I don’t have any knowledge of Egypt, and won’t comment, but one of the related issues that is back on the table is neoconservative foreign policy. A few years ago I wrote a review-essay on that topic, Goodbye to All That: A Requiem for Neoconservatism, for my school’s international law journal. It reviews two books from that time, Francis Fukuyama’s After the Neocons, and Peter Beinart’s The Good Fight.
Of those two books, Fukuyama’s remains highly relevant – and in retrospect, I believe that, while always impressed by his explanation and critique of neoconservative foreign policy, I was too tough on Fukuyama’s prescriptions for a sort of chastened idealism. Beinart’s book has turned out to be not of lasting value, and in retrospect should have been left as the article that gave rise to it.
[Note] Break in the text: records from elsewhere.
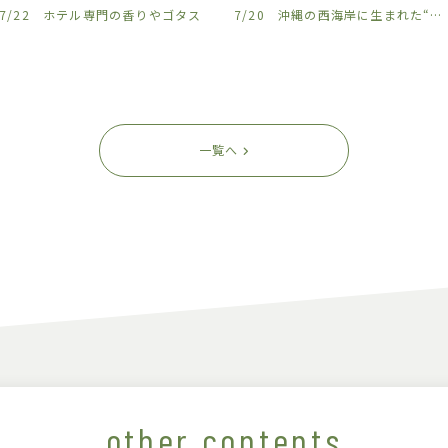
7/22 ホテル専門の香りやゴタス
𓈒𓏸
7/20 沖縄の西海岸に生まれた“アート”と“自然”に囲まれて過ごすライフスタイルホテル
一覧へ
other contents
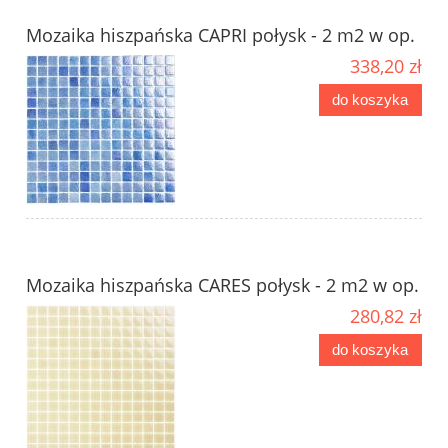
Mozaika hiszpańska CAPRI połysk - 2 m2 w op.
338,20 zł
do koszyka
Mozaika hiszpańska CARES połysk - 2 m2 w op.
280,82 zł
do koszyka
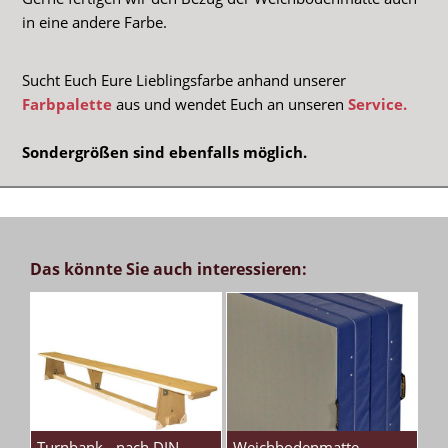
in eine andere Farbe.
Sucht Euch Eure Lieblingsfarbe anhand unserer
Farbpalette
aus und wendet Euch an unseren
Service.
Sondergrößen sind ebenfalls möglich.
Das könnte Sie auch interessieren:
Turnbank - nach DIN
Weichbodenmatte-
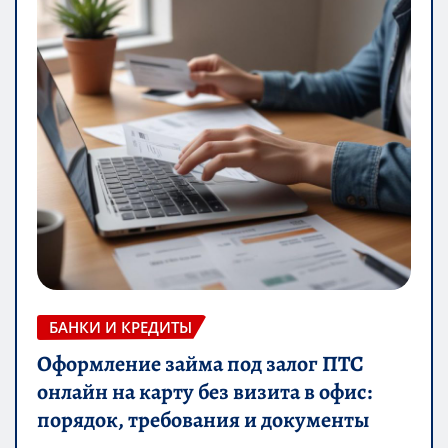
БАНКИ И КРЕДИТЫ
Оформление займа под залог ПТС
онлайн на карту без визита в офис:
порядок, требования и документы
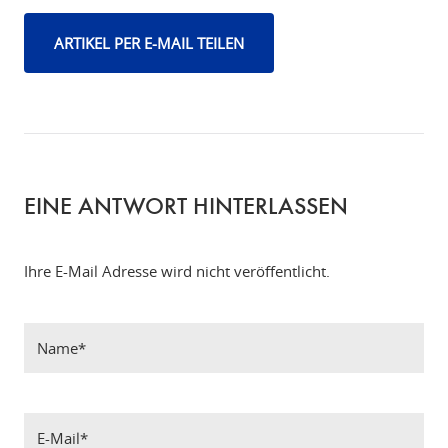
ARTIKEL PER E-MAIL TEILEN
EINE ANTWORT HINTERLASSEN
Ihre E-Mail Adresse wird nicht veröffentlicht.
But the review-essay, which did not attract much attention when it appeared – partly because people were worn out with the debate, and partly because people don’t read law review articles, especially book reviews – seems to me suddenly relevant again. If only on account of its discussion for how neoconservatism should be defined, its traits and features, and how what we call neocon foreign policy differs so radically from what the term neocon means in the domestic policy context. It is somewhat peculiar, as Fukuyama notes, that while neoconservative domestic policy emerged as a movement that asked about the unintended consequences and incentives created by various government efforts at social engineering – hard headed realism in its aim – neoconservative foreign policy is a distinctive form of idealism.